Interminable land

The first two weeks of September were a strenuous time for the battalion. The 9th Devons were out of the line and were often kept on the move in daytime. When they stopped, their nights were taken up with working parties at the front, digging new trenches, building parapets and filling sandbags, often in pouring rain. In late August British High Command had finally agreed to the full-scale offensive the French demanded and the whole area was buzzing with preparations. Noel Hodgson told his sister that often he was so exhausted that he fell asleep walking along, and he depended on Jones, his servant, who always managed to find straw for him to collapse on at the end of the march and hot water for shaving when he woke.

But he was writing. Nowell Oxland’s death had crystallized a change that was already becoming apparent in Hodgson as he saw the war at first hand. He was looking to prose as well as poetry to pass on the experience and his writing was taking on a new sense of urgency, born of the unspoken knowledge that like his friend, he might not have long to live. He told his sister that he was going to send her some articles on life in the company mess, which he hoped she might be able to sell. He seemed hesitant, unsure whether the time was really right for this, yet still determined to try.

The two ‘Company Mess’ articles were not published, though almost all of his subsequent trench prose was, and was very well received. Perhaps these first articles contained too little war for the home market. In the first, six young officers – including Hodgson himself, thinly disguised as ‘Smiler’, the Grenade Officer  –  return to the mess in the evening to open their post, talk over the events of the day and grumble about brigade orders. In the second, the company has just come out of the trenches and four of them snatch a few hours out in the countryside, collapsing on the grass and remembering the summer before the war, and what they might have might have been doing if there had been no call to arms.

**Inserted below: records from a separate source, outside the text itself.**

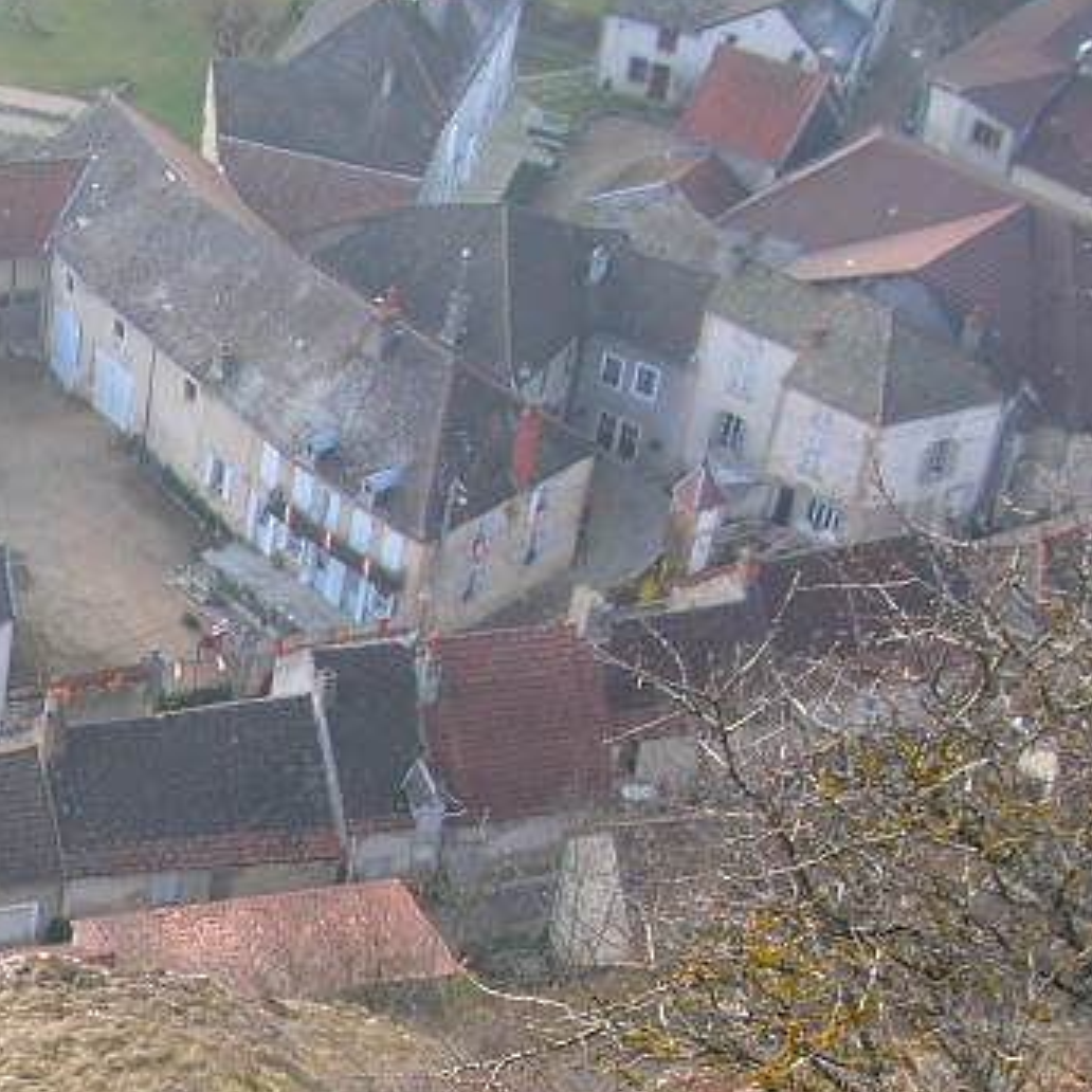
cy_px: 870
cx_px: -168
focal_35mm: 92
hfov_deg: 18.1
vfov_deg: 18.7
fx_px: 3284
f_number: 2.8
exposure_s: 1/64.1
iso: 50
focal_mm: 5.8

Folded with the second article there was also part of a poem, a work in progress with the words ‘to be continued – WNH’ scrawled down one side. In the complete version which Noel’s father later included in ‘Verse and Prose’ the four verses encapsulate the emotions of the first six weeks in France; his longing for Cumbria and the fells; his memories of Durham and school; the physical strain of his new existence in France and his grief for Oxland and his other friends.